An article by Hermann Wäschke records the following:
Christian Bock with his wife and one child that died. He left his father behind. His married stepsister took over his debt-ridden house. She lives in Delitsch and is married to the (unnamed) rag picker (Lumpensammler) Bezink. Both Bock and his wife were born in Gohrau in the district of Dessau.
Christian Bock, a farmer, and his wife arrived from Lübeck at the port of Oranienbaum on 4 July 1766 aboard the English frigate Love & Unity under the command of Skipper Thomas Fairfax.
Christi. Bock and his wife Dorothea are recorded on the list of colonists being transported from St. Petersburg to Saratov in 1767.
They settled in the Volga German colony of Boisroux on 7 June 1767 and are recorded there on the 1767 census in Household No. 28.
The descendants of Christian Bock are recorded on the 1834 census of Boisroux in Households No. 10, 34, 42, & 50.
The 1767 census records that Christian Bock came from the German village of Gohren in the region of Dessau.
- 1834 Boisroux Census (Households No. 10, 34, 42, 50).

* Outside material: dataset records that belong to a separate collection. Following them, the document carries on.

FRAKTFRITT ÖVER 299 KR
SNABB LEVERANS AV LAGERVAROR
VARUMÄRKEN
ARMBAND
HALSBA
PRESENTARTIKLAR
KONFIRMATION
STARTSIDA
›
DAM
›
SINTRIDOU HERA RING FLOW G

- Mai, Brent Alan. 1798 Census of the German Colonies along the Volga: Economy, Population, and Agriculture (Lincoln, NE: American Historical Society of Germans from Russia, 1999): Bx05, Bx23.
- Mai, Brent Alan and Dona Reeves-Marquardt. German Migration to the Russian Volga (1764-1767) (Lincoln, NE: American Historical Society of Germans from Russia, 2003): #1056.
- Pleve, Igor. Einwanderung in das Wolgagebiet, 1764-1767 Band 1 (Göttingen: Der Göttinger Arbeitskreis, 1999): 145.
- Pleve, Igor. Lists of Colonists to Russia in 1766: Reports by Ivan Kulberg (Saratov: Saratov State Technical University, 2010): #1339.
- Rauschenbach, Georg. Deutsche Kolonisten auf dem Weg von St. Petersburg nach Saratow: Transportlisten von 1766-1767 (Moscow: G.V. Rauschenbach, 2017): #0675-0676.
- Wäschke, Hermann. "Deutsche Familien in Russland" in Roland, Archiv für Stamm- und Wappenkunde, Jubiläumsschrift, 18 January 1912: 83.